Our study has several limitations. Since all of our data collection took place on-site at the facilities in which women received their abortion care, it is possible that social desirability bias may have occurred and women may not have felt comfortable criticizing the care. We tried to reduce this bias by conducting the surveys in private and by reassuring women that their comments would not be shared with the staff; however, this bias may have impacted our data nonetheless. Another limitation is the generalizability of our results. Our study was carried out at three of the public sector sites that were delivering care at the time; the experiences of women at these sites may be different from those at other public sector sites, particularly sites with lower client volumes. Our sample was also limited to adults; six percent of the women seeking legal abortion care are minors,40 and the experiences of these younger women may be different from the experiences of the adults in our sample. Additionally, women who received medication abortions but who failed to return for their follow-up appointments were excluded. Preliminary data from the Ministry of Health suggests that approximately 10% of women who seek medication abortions do not return for their follow-up visits.30

In conclusion, our findings contribute to the body of evidence documenting the overall quality of services provided in Mexico City’s legal abortion program and constitute an important piece of the monitoring and evaluation of the policy.41 While our study results are positive, it is important to recognize that quality of care should be evaluated from various perspectives, not only those of clients. Future studies should explore the perspectives of providers and policymakers, and should examine the constraints to providing high quality care, such as a lack of resources and staff. We also recommend that qualitative research on abortion service quality be conducted with women receiving care where the categories of quality are generated by women themselves, not by researchers. This may provide insights into issues important to women that are missing from abortion quality of care frameworks.

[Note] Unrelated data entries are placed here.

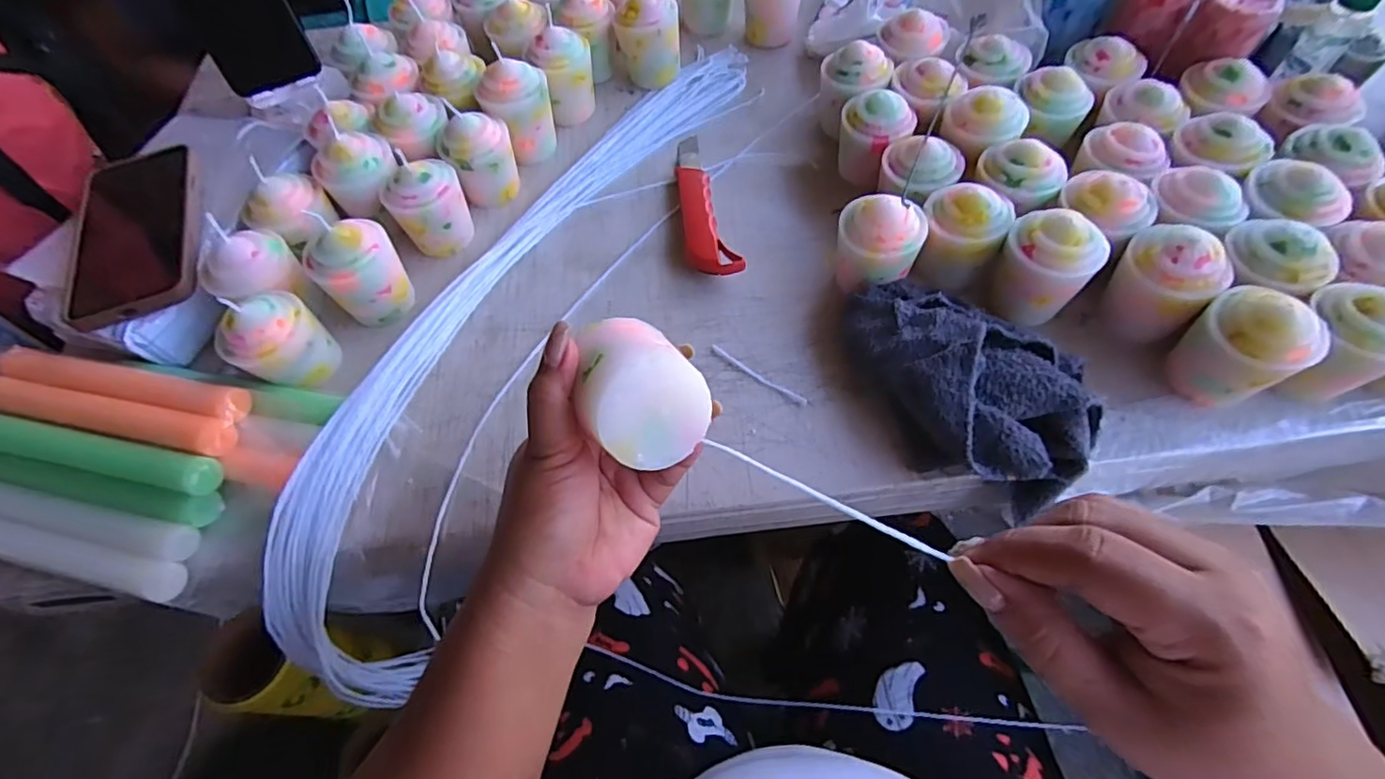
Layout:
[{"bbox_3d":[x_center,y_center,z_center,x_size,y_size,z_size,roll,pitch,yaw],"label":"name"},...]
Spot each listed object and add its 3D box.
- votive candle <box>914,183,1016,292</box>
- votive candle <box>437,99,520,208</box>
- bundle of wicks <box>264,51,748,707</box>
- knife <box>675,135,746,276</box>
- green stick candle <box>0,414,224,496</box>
[{"bbox_3d":[0.186,-0.106,0.419,0.054,0.057,0.051,6,62,7],"label":"votive candle"},{"bbox_3d":[-0.170,-0.185,0.490,0.054,0.064,0.045,-21,62,-7],"label":"votive candle"},{"bbox_3d":[-0.136,-0.076,0.506,0.131,0.128,0.604,22,65,15],"label":"bundle of wicks"},{"bbox_3d":[0.002,-0.155,0.493,0.037,0.019,0.166,-13,62,-3],"label":"knife"},{"bbox_3d":[-0.385,0.042,0.387,0.180,0.022,0.024,9,63,8],"label":"green stick candle"}]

Research on patients’ experiences with private sector abortion care in Mexico City is also a priority. Limited information is available on the services provided in the private sector as data is not routinely collected on private sector abortions,42 but a recent study with a sample of private abortion providers identified deficiencies in service quality.42 Finally, we recommend studies to assess the cost-effectiveness of the abortion reform in Mexico City and studies to measure the impact this reform has had for women’s health and well-being.

Footnotes

a

Similar abortion policy reforms are unlikely to occur in the near future in other states of Mexico, and there has been a backlash against this law in many Mexican states. Since the reform was passed in 2007, 17 of the 31 states of Mexico have approved amendments to their state constitutions defining a fertilized egg as a person with a right to legal protection and several other states are moving in this same direction. (source: Grupo de Información en Reproducción Elegida (GIRE), Reformas constitionales que protegen la vida desde la concepción/fecundación, 2008–2011, < http://www.gire.org.mx/contenido.php?informacion=70> Accessed June 29, 2011.).

b

The program is not operational at other public sector sites in Mexico City that receive federal funding, for example, facilities of the Mexican Social Security Institute (IMSS) and the Institute for Social Security and Services for State Workers (ISSTE). These public sector providers are responsible for providing health care to public and private sector employees.

c

The response choices for the question on the security guards, which was negatively worded, were as follows: “yes definitely,” “yes, somewhat,” “no,” and “no, they were nice.”

d

Of the group of women who reported being counseled on family planning, but not being offered any methods of family planning (n=52), 79% indicated on a subsequent survey question that they planned to use family planning after their visit. When asked which method they planned to use, all reported plans to select a modern method of family planning. This suggests that these women were interested in using family planning and the fact that they were not offered family planning is not attributable to lack of client interest.